By: Revanche

Repurposing, the missing R

February 8, 2010

Many of us who grew up with the mantra Reduce, Reuse, and Recycle may be most familiar with it thanks to the annual Earth Day activities in school where you spent a week collecting cans or brought in stacks of paper you thought your parents were done with for recycling.  (Ooops.)

SSB4C made a great point about the misconception that recycling is an adequate cure-all.  It’s not free, and it’s better not to use the item in the first place if you don’t need to.  But our society runs so much on the Disposable Attitude that I’d like to advocate another form of eco-friendliness: repurposing.

When and where you can: consider a different purpose for an item you’re about to discard. 

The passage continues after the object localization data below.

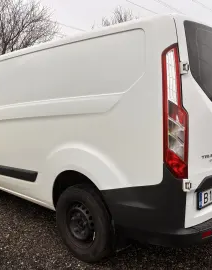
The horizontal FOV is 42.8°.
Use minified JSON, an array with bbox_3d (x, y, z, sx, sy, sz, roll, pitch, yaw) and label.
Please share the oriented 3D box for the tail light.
[{"bbox_3d":[0.445,-0.151,1.749,0.180,0.880,0.190,4,7,43],"label":"tail light"}]

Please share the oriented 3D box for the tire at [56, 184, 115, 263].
[{"bbox_3d":[-0.169,0.758,2.412,0.660,0.665,0.220,4,7,43],"label":"tire"}]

Containers are the simplest to repurpose. Empty glass jars become coin collectors, storage for leftovers, a temporary home for new plants, a desk organizer for pens and pencils, “hurricane glasses” for tea lights, etc. Creative kids can turn containers in to booby traps, treasure chests, bombs of all sorts.

Does anyone remember the milk jug scoops?  When you finished up a gallon of milk, an adult would cut out a portion of the side, and kids could use it for scooping sand (or water during a massively unfair water fight before it escalates to just using the hose).

Or the last of the shampoo in the bottle was diluted for you to make bubbles with.  Toilet paper rolls become chew toys for the dogs, cats bat around bundles of old shoelaces with a long trailing lace.

A bag full of my t-shirts, scrubs, scrap materials became a quilt.

What about choosing not to buy things if you can repurpose another item?  

I’ve used this former travel pack box of Q-tips as: a wallet sized photo holder (high school) credit card/gift card holder (college), and now a pillbox. 

Use glass or plastic jars to grow some herbs on the window sill, or glasses as cookie cutters instead of buying round cookie cutters?

Opt to just microwave your cup of water for tea instead of buying a new kettle like EM?

Use old or mismatched socks as cleaning and dusting rags instead of buying disposable cleaning wipes? I do this all the time to clean my blinds because they fit right over my hand like those cleaning gloves, and I don’t have to grip or anything.  Just spray and wipe.

Or use the clean mate-missing sock to make a heating sock?  Fill it up with rice and heat in the microwave instead of buying a heating pad.  This works wonderfully as a drape across your shoulders too, for a relaxation technique.  Though I’m more willing to sacrifice beans (ugh) than edible rice, I don’t know if it heats up just as well.

There are hundreds of ways we can choose to save time, money, resources and some space in a landfill by being a little creative.

4 Responses to “Repurposing, the missing R”

  1. I’ve never bought a “rag” in my life. Our old t-shirts have been the cleaning vehicle of choice in our house. I just got a dog, but I instantly realize how valuable the toilet roll is as a chew toy. And he prefers it to the squeaky stuff.

    I always try to see if I can reuse something before I throw it out, even if it is the blank side of a paper. I may not be the most environmentally conscious person, but my laziness spurs my creativity. Why go outside and buy it when it could be sititng right there in your house??

  2. I agree with Investing Newbie. I cut up old t-shirts and use them as rags. They came in handy when there are spills.

    You gave me an idea for using empty glass hars for planting. I may have to try this.

  3. Revanche says:

    @Investing Newbie: The first time I saw a dog handed a roll, I was really confused. But it makes them so happy!

    Your paper mention actually reminded me of something I forgot to list: I always reuse printed on paper to print my coupons. So every sheet of paper gets used twice even if it’s not fit to be used in other ways.

    @SeeJaneGetRich: My favorite part about using glass jars is for some plants, you don’t need soil. I like watching the root system grow.

  4. Sandra says:

    Re-use dryer sheets to dust things! They work great even if they’re completely “dead”.